Solve. Check for extraneous solution.
6x= √20+6x
Are you kidding?
6 x = sqrt ( 20 ) + 6 x
6 x - 6 x = sqrt ( 20 )
0 = sqrt ( 20 ) ???????????
the way you typed it ....
0 = √20
---> silly statement, thus no solution
if you meant:
6x = √(20+6x)
then square each side
36x^2 = 20+6x
36x^2 - 6x - 20 = 0
(6x - 5)(6x + 4) = 0
x = 5/6 or x = -2/3
since we squared, all answers must be verified
if x = 5/6
LS = 6(5/6) = 5
RS = √(20 + 5) = √25 = 5 , good
if x = - 2/3
LS = 6(-2/3) = -4
Since the √(anything) by definition is positive, this is not valid
so x = 5/6
To solve the equation 6x = √20 + 6x and check for extraneous solutions, we can follow these steps:
Step 1: Move all terms involving x to one side of the equation.

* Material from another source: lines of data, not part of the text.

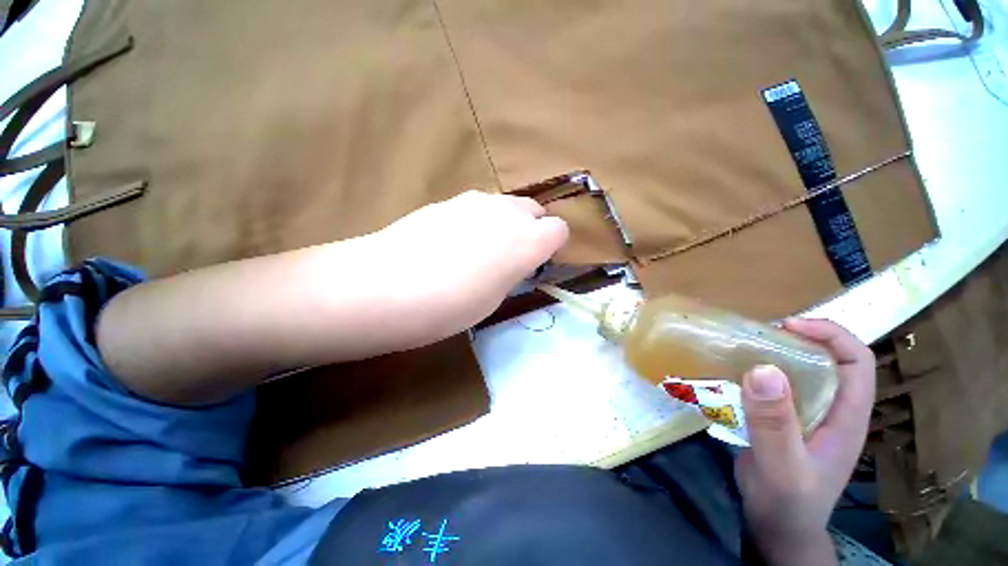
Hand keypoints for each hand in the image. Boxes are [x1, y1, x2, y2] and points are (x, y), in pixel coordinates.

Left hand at [371, 190, 568, 337]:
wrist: (388, 285)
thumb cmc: (451, 305)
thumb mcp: (495, 298)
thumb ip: (513, 271)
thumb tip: (515, 261)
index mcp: (528, 241)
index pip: (560, 230)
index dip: (551, 246)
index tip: (535, 262)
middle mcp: (508, 213)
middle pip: (534, 210)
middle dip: (530, 228)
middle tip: (509, 255)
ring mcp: (476, 201)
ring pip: (506, 205)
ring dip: (504, 222)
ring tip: (479, 248)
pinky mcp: (449, 200)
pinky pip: (477, 206)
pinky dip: (477, 219)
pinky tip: (452, 240)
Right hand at [736, 319, 875, 565]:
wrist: (777, 528)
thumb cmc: (787, 502)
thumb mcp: (782, 466)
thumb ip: (775, 423)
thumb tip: (763, 369)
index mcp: (847, 417)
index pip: (856, 361)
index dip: (829, 334)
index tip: (787, 326)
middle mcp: (832, 410)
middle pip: (828, 360)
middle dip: (798, 338)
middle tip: (756, 334)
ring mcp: (808, 415)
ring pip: (801, 371)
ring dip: (775, 354)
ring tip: (742, 347)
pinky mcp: (785, 420)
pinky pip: (776, 386)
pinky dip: (759, 373)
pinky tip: (735, 373)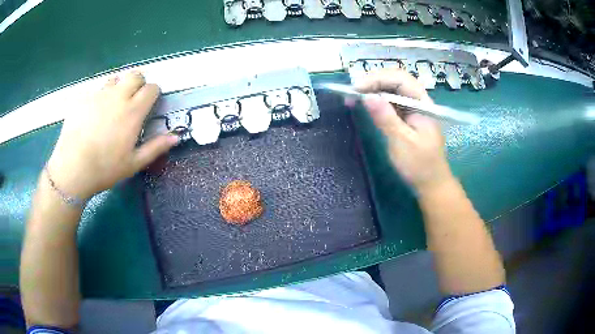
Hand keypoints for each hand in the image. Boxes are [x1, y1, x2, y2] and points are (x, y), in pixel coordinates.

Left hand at [47, 71, 177, 199]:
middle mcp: (118, 96)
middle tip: (132, 101)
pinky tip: (93, 114)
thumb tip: (177, 136)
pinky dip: (99, 97)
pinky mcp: (83, 97)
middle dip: (138, 84)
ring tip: (112, 106)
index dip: (153, 94)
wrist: (72, 168)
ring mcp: (99, 94)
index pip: (152, 88)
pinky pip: (96, 89)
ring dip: (118, 87)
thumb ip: (156, 147)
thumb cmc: (105, 169)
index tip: (149, 105)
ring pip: (115, 79)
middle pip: (135, 75)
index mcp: (133, 111)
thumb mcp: (134, 163)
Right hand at [355, 68, 452, 191]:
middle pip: (395, 80)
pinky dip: (376, 101)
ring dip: (372, 90)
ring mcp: (412, 108)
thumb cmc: (420, 165)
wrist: (431, 183)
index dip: (378, 78)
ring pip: (392, 90)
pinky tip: (365, 104)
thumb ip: (386, 118)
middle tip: (352, 91)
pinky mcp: (406, 117)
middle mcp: (418, 101)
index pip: (400, 79)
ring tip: (353, 96)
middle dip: (373, 82)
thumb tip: (367, 96)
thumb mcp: (402, 142)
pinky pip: (390, 102)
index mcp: (422, 104)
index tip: (357, 88)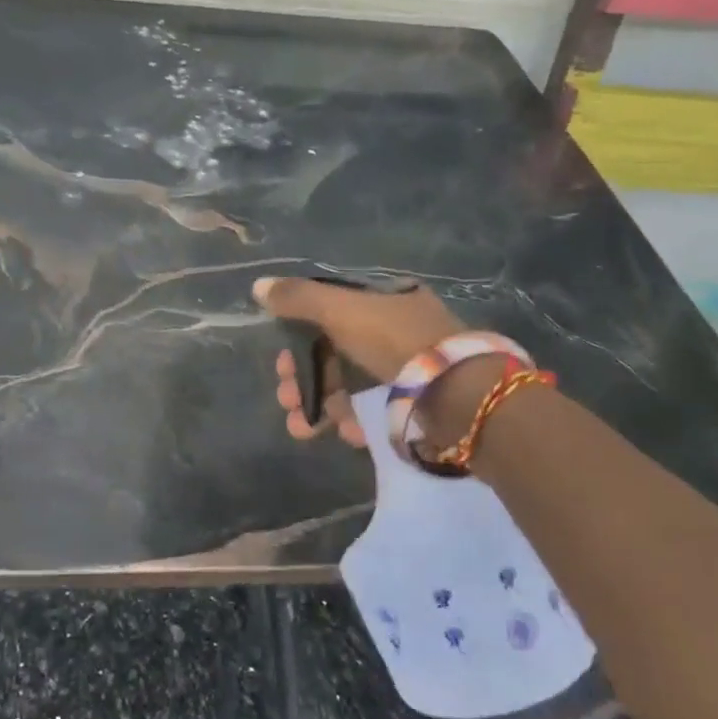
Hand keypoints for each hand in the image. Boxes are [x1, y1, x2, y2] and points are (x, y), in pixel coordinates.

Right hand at [253, 275, 465, 445]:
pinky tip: (349, 433)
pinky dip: (355, 421)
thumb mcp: (341, 310)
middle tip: (286, 400)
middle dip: (303, 379)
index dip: (297, 336)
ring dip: (320, 407)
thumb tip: (258, 285)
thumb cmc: (394, 341)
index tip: (278, 360)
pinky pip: (374, 409)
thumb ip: (298, 299)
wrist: (459, 394)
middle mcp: (393, 329)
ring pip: (350, 386)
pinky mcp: (414, 403)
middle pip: (333, 353)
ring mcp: (405, 368)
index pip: (327, 312)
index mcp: (381, 300)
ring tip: (304, 430)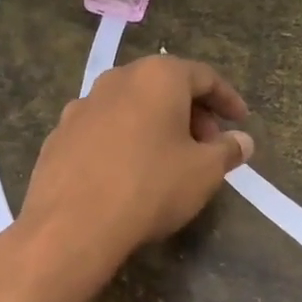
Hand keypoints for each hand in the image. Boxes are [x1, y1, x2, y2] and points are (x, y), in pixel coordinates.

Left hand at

Subtract 6x from both sides:
6x - 6x = √20 + 6x - 6x
This simplifies to:
0 = √20
Which means the equation becomes:
0 = √20
Step 2: Solve for √20:
√20 is the square root of 20, so we need to find the value of √20.
√20 is approximately 4.47 (rounded to two decimal places).
Step 3: Check for extraneous solutions:
Now, we substitute the value of √20 back into the original equation and see if it holds true:
6x = √20 + 6x
6x = 4.47 + 6x
Subtract 6x from both sides:
6x - 6x = 4.47 + 6x - 6x
0 = 4.47
Since 0 is not equal to 4.47, this means that there are no solutions that satisfy the original equation.
There is no extraneous solution to check in this case because the equation itself does not have a valid solution.